Black & Grey Tattoo: From Street Art to Fine Art
I'm thrilled to announce the release of the latest in the series of hardcover coffee table books (or rather coffee tables) for Edition Reuss Publishing, which I co-authored with the wonderful Edgar Hoill. Behold our three-volume monstrous box set:
The beautifully designed box contains three hardcovers, totaling 1,008 pages and weighing 22.6 pounds. They are monsters at about 15 x 12 inches (24.5 x 31.5 cm). [Yes, like my Black Tattoo Art book, they double as a home defense device.]
I have a limited amount of author copies, and will be selling them to N+S friends for the very discounted rate of $350. I'll even write you a love note in it if you like. Contact me at marisa at needlesandsins dotcom to order or click the PayPal button below [US orders only].
For those in Europe, the set can be purchased for 248 Euros via Hermansky Books & 210 BP (on Amazon.uk).
If you want to take a look inside, check the Flickr photoset.
Ok, now for the promo blah blah ...
"Black & Grey Tattoo" is a mammoth work. Comprising over a thousand pages, it is one of the largest - if not the largest - tattoo book ever published! Its three large-format volumes are contained inside a lavish and sturdy hardcover box. The set explores a monochrome art form through a kaleidoscope of the most widely diverse interpretations and craftsmanly techniques, performed by tattoo artists from all parts of the world. This tattoo tome explores the origins of black & grey tattooing - from the prisons and streets of LA to its contemporary resonance on Hollywood's red carpets, at heavy metal music festivals, and in private ateliers from Budapest to Beijing. While rendered in just shades of grade, the spectrum of design is vast: Aztec warriors, fierce harpies, family portraits, religious icons and permanent shrines to celebrities adorn these pages. The common thread among them all is their inventive exposition and mastery of execution. It is divided into three volumes: "Traditional Black & Grey", "Dark/Horror" and "Photorealism". Indeed, there is cross-pollination among the different styles, but the breakdown is not just for easier lifting of this monster collection. It is to show how tattoos with similar stylistic elements are interpreted differently by stellar artists around the world. The books also present the fine art - including paintings and charcoals - of many of those featured, although the tattoos themselves should be considered fine art.
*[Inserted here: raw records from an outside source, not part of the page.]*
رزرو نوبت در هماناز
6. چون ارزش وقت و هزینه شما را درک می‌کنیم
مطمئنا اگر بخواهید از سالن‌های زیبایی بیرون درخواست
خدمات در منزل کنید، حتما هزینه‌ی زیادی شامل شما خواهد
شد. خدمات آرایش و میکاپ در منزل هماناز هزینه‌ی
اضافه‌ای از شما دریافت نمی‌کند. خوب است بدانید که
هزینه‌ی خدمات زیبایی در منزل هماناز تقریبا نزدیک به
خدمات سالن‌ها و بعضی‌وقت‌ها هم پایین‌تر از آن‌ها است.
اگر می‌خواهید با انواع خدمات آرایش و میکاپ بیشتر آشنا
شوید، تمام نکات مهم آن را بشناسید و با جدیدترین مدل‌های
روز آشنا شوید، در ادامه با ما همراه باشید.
The first volume, "Traditional Black & Grey", is somewhat of a misnomer as it's simply called "black & grey" in the tattoo community. But now that greyscale tattooing has moved in different artistic directions, the 'traditional' label is used to set it apart from its offshoots. Traditional black & grey denotes tattoo art that has stayed true to its roots - a time when home-made machines made of cassette motors and guitar strings dipped in India ink and wash were used to mark skin. The essence of black & grey art is captured in the photography of co-author Edgar Hoill. Select imagery, with quotes from the artists and collectors, leads this volume followed by interviews with Jack Rudy, the Godfather of Black & Grey; as well as tattoo prodigy Jesus 'Chuey' Quintanar. Their stories and tattoo work precede the gallery, which includes tattoos from other pioneers of the style: Freddy Negrete, Brian Everett, and Mark Mahoney.
The second volume, "Dark/Horror" delves into personal demons relayed on skin. Paul Booth, often described as the "Dark Lord of Tattooing," reveals some of the reasons why people get these tattoos as well as how his own demons have driven his art. Other tattoos pay homage to horror in pop culture. Artist Xu Zhicheng of Tianzhilong Tattoo in Beijing says in his interview that he finds inspiration for his large-scale dark work in vampire films, not personal angst. In this chapter, you'll find everything from shrunken heads to Frankensteins to even famous tattoo artists rendered as zombies.
The third and final volume, "Photorealism" encapsulates work that takes photorealistic art and translates it on the body. While the other chapters also feature realism, this chapter concentrates on portraiture, scenery, and even fantastical images rendered in true-to-life tableaux. Two artists renowned in this style, Bob Tyrrell and Andy Engel, talk about how they honed their craft and even offer tips on how others can do so as well. Their interviews are followed by work that has invigorated the tattoo community with the possibilities of mastering a difficult art on a difficult canvas.
All three volumes in this one collection are meant to inspire, showing just how beautiful black & grey tattoo art can be.